Bidens Präsidentschaftskandidatur: Zähneklappern ohne Strategie

Der Druck auf Joe Biden wächst, von seiner Kandidatur zurückzutreten. So beschädigt wie er so kurz vor einer Wahl war bislang kein Kandidat.

Präsident Biden winkt bei einer Pressekonferenz.

US-Präsident Biden beim Nato-Gipfel in Washington am 11. Juli Foto: Yves Herman/reuters

Es ist ein Spruch, der in allen US-Wahlkämpfen der vergangenen Jahrzehnte immer wieder zu hören war: „Das ist die wichtigste Wahl unseres Lebens“ – „the most important election of our lifetime“. Im Unterschied zu früher stimmt er in diesem Jahr.

Donald Trumps Partei hat mit den Re­pu­bli­ka­ne­r*in­nen aus den Zeiten von Reagan und den Bushs nichts mehr zu tun. Auch deren Präsidentschaften waren katastrophal – aber sie waren kein Startschuss für Rechtsradikale weltweit, zum Endkampf gegen die Demokratie anzusetzen. Trump 2 wäre genau das.

Und genau in diese Wahlen gehen die US-Demokrat*innen schwächer denn je. Seit der verheerenden TV-Debatte zwischen Joe Biden und Donald Trump sind die schon lange bestehenden Zweifel daran, dass Biden die Wahl gewinnen und dann auch noch regieren kann, ins Unermessliche gewachsen.

### Aufgabenstellung
Prüfen Sie, ob die folgenden Aussagen mit dem Text über Bidens Präsidentschaftskandidatur übereinstimmen. Antworten Sie jeweils mit Ja oder Nein und zitieren Sie die entscheidenden Worte des Textes wörtlich.
1. Das Foto zeigt Biden beim Nato-Gipfel in Washington.
2. Der Text bewertet die Präsidentschaften von Reagan und den Bushs als gelungen.
3. Die Zweifel an Biden sind erst durch die TV-Debatte mit Trump entstanden.

### Seitenweise Textauszüge
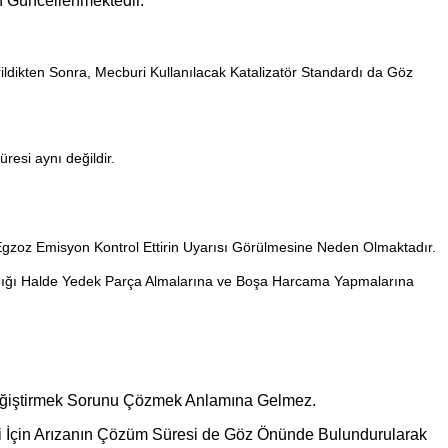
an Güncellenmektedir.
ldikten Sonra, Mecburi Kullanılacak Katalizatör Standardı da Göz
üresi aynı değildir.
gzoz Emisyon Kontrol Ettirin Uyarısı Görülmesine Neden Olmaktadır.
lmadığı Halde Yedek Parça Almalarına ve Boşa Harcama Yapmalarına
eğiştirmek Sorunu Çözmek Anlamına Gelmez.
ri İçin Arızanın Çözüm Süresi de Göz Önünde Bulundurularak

### Lösung
1. Ja: „US-Präsident Biden beim Nato-Gipfel in Washington am 11. Juli“
2. Nein: „Auch deren Präsidentschaften waren katastrophal“
3. Nein: „die schon lange bestehenden Zweifel“